Looking to present trends in coolant and cooling system technologies, it is easy to see what the future likely holds for these systems. The main goal is always minimal maintenance without sacrificing performance. One way to make that happen is to extend the service intervals and life of the coolant, while maintaining proper chemistry to keep the cooling system components in good working condition.

“The most dramatic change is the transition from older coolant formulas that contain nitrites to new nitrite-free extended-life formulas,” Prestone’s Dilley says. “As fleets began replacing older vehicles for ones with newer engines, the older coolant formulas (traditionally purple or red) were transitioning to new yellow or red non-2EH and nitrite-free formulas. These changes have caused significant confusion in the industry as the change from nitrite to nitrite-free coolant was not well communicated or associated with any specific color change.”

Aside from the color confusion, however, the benefits from switching to extended-life formula coolants are being seen with some companies offering replacement intervals of over 1 million miles.

“If you look at the International A26, we offer the best-in-class coolant replacement interval, and that’s 1.2 million miles in an over-the-road application,” Navistar’s Nachtman says. “The B10 life [the industry standard for measuring the life expectancy of an engine] of the engine is also 1.2 million miles.
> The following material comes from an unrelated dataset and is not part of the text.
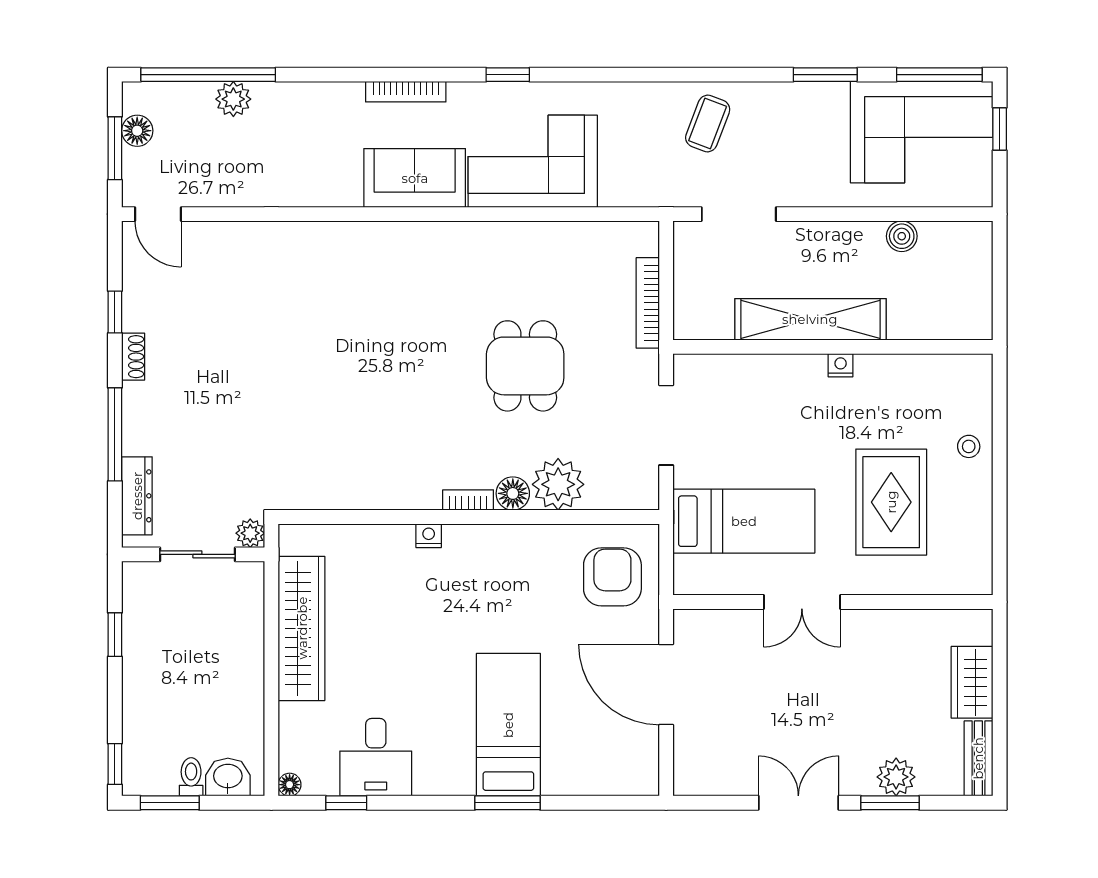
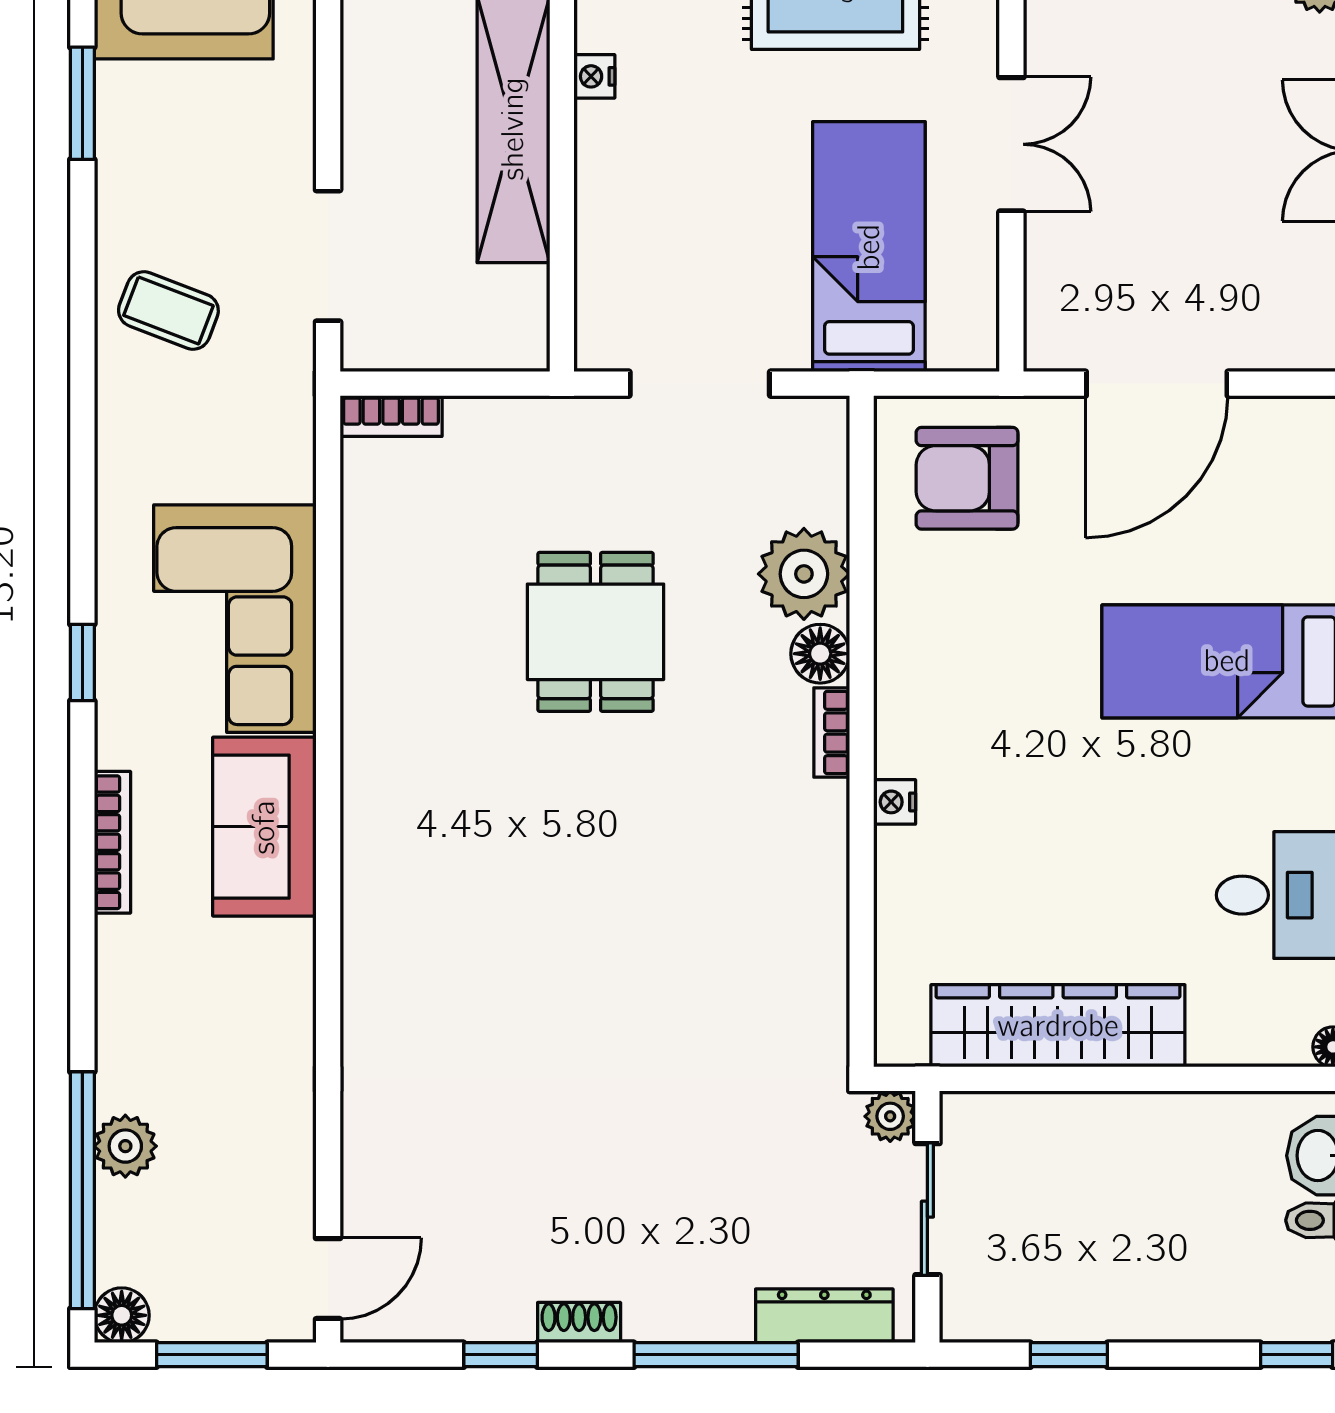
floor lamp: (137, 131) -> (122, 1315), moved
bookcase: (648, 303) -> (391, 416), moved, width x0.64
dining table: (525, 366) -> (596, 632), turned 90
So, in theory, that would mean you would be able to run the engine its entire life with the same coolant that came from the factory.”

Nachtman adds that coolant testing still needs to be done at regular intervals to keep the correct chemistry, and an additive package may need to be added as well.

Conclusion

While diesel engine cooling systems may seem complicated, regular maintenance and inspection can be a relatively easy way to keep a fleet’s vehicles on the road and out of the shop as much as possible. Testing coolants at the recommended intervals will help maintain proper chemistry which will protect and extend the life of the cooling system, and the vehicle’s engine.